Originally Published on OpEdNews
Marina Sitrin, photo taken at 2012 Left Forum, NYC by rob kall
Marina Sitrin is the author of Horizontalism: Voices of Popular Power in Argentina and it seemed like all the time when I was at the different Occupy Wall Street locales, the idea of horizontalism came at me, and almost always it was Marina Sitrin as the editor of this book whose name came associated with it. So, welcome to the show, Marina! Now, let me give a little bit more of a bio that I've collected on you. Marina Sitrin is a writer, lawyer, teacher, organizer and dreamer. She holds a Ph.D. in global sociology, and a J.D., that's a legal degree, in international Women's human rights. Her work focuses on social movements and justice, specifically looking at new forms of social organization, such as autogestion, horizontalidad, pre-figurative politics and new effective social relationships.
Rob: Now, let's talk about those banging pots and pans. What's the word that is used for that again?
Marina: Cacerola, a Cacerola is like a big pot. Yeah, so the Cacerolazo is the banging of pots and pans.
Rob: C-a-c-e-r-o-l-a, cacerola, right?
Rob: And this is something that hundreds of thousands of people went out into the streets and did, right?
Marina: Right, and regular people. So many people described this to me. People went out in flip flops. People went out in pajama tops. It was everybody. This was not some kind of activist scene at all. This was just everybody, your neighbor. Well, when millions of people go out in the street, it's a whole other thing.
Rob: Now. I have to say that OpEdnews, the site I publish, probably has published over a thousand articles on Occupy at this point, and I had one reader who would write to me every couple days and say, "Don't forget to talk about banging the pots and pans."

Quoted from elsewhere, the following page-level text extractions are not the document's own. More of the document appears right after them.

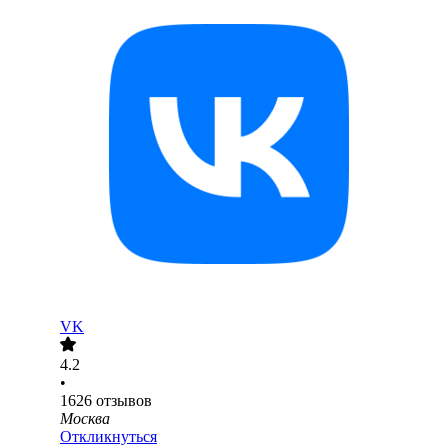
VK
4.2
•
1626
отзывов
Москва
Откликнуться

Marina: Really? Were they from Argentina? That's interesting.
Rob: I don't think so, but she must have known about it. Did you see that happen at all with Occupy?

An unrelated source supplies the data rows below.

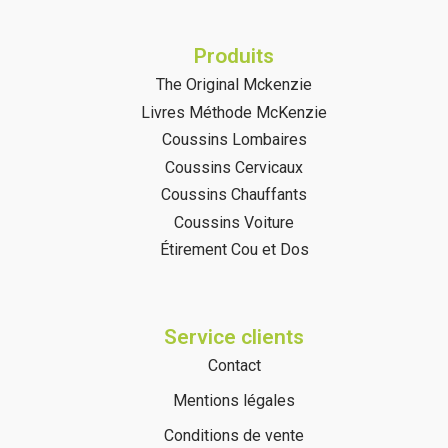
Produits
The Original Mckenzie
Livres Méthode McKenzie
Coussins Lombaires
Coussins Cervicaux
Coussins Chauffants
Coussins Voiture
Étirement Cou et Dos
Service clients
Contact
Mentions légales
Conditions de vente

Marina: I didn't see it in New York - I think it happened a few times in San Francisco. It might have happened in other places. One of the remarkable things about Occupy Movement, their movements, is that it's in so many locations, and all over the country. So, it's quite possible that it's happened in hundreds of towns, and we don't know about it.

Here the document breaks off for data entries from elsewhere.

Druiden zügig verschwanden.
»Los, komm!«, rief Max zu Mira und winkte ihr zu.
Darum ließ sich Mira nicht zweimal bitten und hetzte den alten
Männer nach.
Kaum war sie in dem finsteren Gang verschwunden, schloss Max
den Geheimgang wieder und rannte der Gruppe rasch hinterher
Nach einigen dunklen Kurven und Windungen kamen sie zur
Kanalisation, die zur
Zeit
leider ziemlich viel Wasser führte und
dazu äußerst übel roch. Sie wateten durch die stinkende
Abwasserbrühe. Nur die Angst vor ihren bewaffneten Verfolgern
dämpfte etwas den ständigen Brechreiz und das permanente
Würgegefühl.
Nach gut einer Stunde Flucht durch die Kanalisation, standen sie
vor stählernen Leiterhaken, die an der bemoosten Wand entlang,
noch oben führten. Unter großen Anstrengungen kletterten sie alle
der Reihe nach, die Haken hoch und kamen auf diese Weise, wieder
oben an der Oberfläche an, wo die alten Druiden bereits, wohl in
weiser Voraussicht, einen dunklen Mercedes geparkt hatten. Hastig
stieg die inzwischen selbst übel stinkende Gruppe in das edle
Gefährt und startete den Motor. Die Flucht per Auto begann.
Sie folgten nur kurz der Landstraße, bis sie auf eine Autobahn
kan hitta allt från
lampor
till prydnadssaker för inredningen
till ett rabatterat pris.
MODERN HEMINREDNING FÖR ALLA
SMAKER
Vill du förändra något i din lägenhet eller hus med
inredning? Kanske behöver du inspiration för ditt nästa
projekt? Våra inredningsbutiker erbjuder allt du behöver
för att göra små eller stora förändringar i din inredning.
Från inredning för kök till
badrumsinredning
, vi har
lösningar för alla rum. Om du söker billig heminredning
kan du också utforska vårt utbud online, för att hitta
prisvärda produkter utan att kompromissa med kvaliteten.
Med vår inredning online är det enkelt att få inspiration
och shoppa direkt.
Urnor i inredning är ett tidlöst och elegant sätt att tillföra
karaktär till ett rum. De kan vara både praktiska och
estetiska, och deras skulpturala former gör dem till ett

I find out every day (and I feel like I'm pretty informed). I'm very deeply involved in Occupy. I have Google Alert. That's Direct Democracy. And I've had it for a few years. And after Occupy, I would get one or two alerts about where Direct Democracy was mentioned at some blog or some article, maybe once a week. And now I get an alert every single day that has 15 articles and 20 blog posts, and I don't know how many more; So much information. And regularly there I find out about Occupies that I've never heard of, towns that I don't even know where they're located--in what state, or if they're in the United States, and I feel like I'm really informed and I make it my -- it's what I'm about, to be informed about this movement. And yesterday I found out about this teeny place in Oregon, and before that it was a place in Southern California I'd never heard of that was inland. Just doing interesting assemblies, or having popular education, or the kinds of things they're doing. So, it's quite possible that there's lots of people banging pots and pans. I just think the movement is so large and so diverse.
I learn every day about people who are kept in their homes and evictions are prevented. A lot of time it's just neighbors helping neighbors. It's pretty amazing.
Rob: It really has gotten very big and very diverse, in spite of the efforts to break it down and beat it up, and the occupation of the locations - It seems like that part of the phase is mostly over.
Marina: The occupation where people sleep in the plazas, you mean?